Foto: Yoshiko Kojima
La perfección de la caligrafía, la delicadeza de ceremonias y rituales y la exuberancia del paisaje milenario, quedaron rasgadas como el papel arroz de un shoji. Con historias de realismo crudo que transcurren entre drogas, desengaños y orgías recurrentes, Ryu Murakami, novelista y cineasta, contribuyó a labrar una transgresión que prevalece.
Cuando Yasunari Kawabata recibió, vestido en kimono, el primer Premio Nobel de Literatura otorgado a un japonés, la intensión era obvia: reivindicar la estética ancestral como valor supremo e indefectible del arte nipón. Era 1968 y el sentimiento de autocompasión que floreció durante la posguerra se había instalado en la sociedad japonesa como un elemento casi natural de su aprehensión axiológica del mundo.

Entradas de datos:
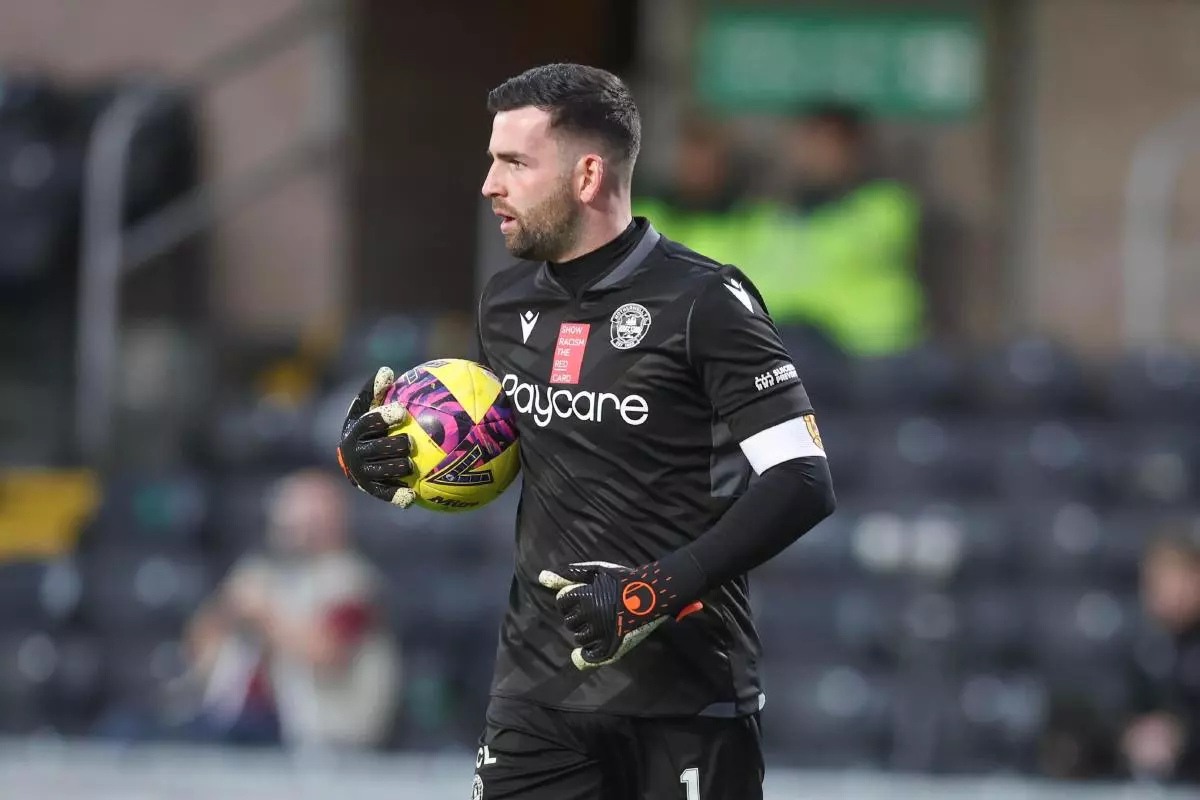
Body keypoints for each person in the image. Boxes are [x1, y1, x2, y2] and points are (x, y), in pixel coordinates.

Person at [337, 63, 836, 799]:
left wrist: (651, 591)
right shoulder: (503, 303)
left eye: (513, 162)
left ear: (587, 175)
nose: (488, 185)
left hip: (688, 697)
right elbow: (486, 440)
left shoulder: (705, 300)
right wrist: (380, 455)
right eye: (491, 160)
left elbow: (802, 481)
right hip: (538, 695)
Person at [186, 468, 401, 751]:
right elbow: (197, 645)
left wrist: (265, 616)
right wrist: (226, 612)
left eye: (306, 515)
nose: (292, 523)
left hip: (321, 729)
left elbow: (328, 654)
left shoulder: (351, 581)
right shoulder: (258, 570)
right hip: (239, 719)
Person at [742, 101, 931, 357]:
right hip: (786, 346)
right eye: (809, 143)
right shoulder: (770, 218)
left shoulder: (885, 206)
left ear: (853, 151)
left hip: (866, 354)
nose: (815, 154)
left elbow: (857, 247)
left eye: (828, 144)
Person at [1119, 529, 1200, 784]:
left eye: (1178, 577)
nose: (1168, 592)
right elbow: (1122, 706)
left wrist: (1182, 736)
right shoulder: (1142, 643)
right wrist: (1132, 734)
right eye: (1156, 582)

■ **Preguntas por responder**:
[1] Según el pasaje, ¿qué dos oficios ejerce Ryu Murakami?
[2] Resume con menos palabras el párrafo del pasaje que comienza con "Cuando Yasunari Kawabata recibió", sin perder sus datos principales.
[3] Prosigue el pasaje a partir de su última oración.

■ **Respuestas del ejercicio**:
[1] Es novelista y cineasta.

[2] En 1968, Kawabata recibió vestido en kimono el primer Nobel de Literatura concedido a un japonés. El propósito evidente era reivindicar la estética ancestral como valor supremo del arte japonés. Para entonces, la autocompasión surgida en la posguerra ya formaba parte casi natural de la manera en que la sociedad japonesa valoraba el mundo.

[3]
Aquel día, en su famoso discurso de aceptación del Nobel, “El hermoso Japón y yo”, Kawabata embrujó citando antiguos poemas del maestro budista Dōgen Zenji y del monje Ryōkan, exaltó la belleza de la nieve, los cerezos en flor y la ceremonia del té. Cuatro años después moriría solitario a orillas del mar. Para entonces, ya también habían perecido otras dos piedras angulares de la novela contemporánea nipona: Jun'ichirō Tanizaki y Yukio Mishima. La línea divisoria entre la llamada literatura alta, que celebraba la belleza tradicional, y la baja, que se dejaba permear por influencias occidentales, estaba a punto de diluirse.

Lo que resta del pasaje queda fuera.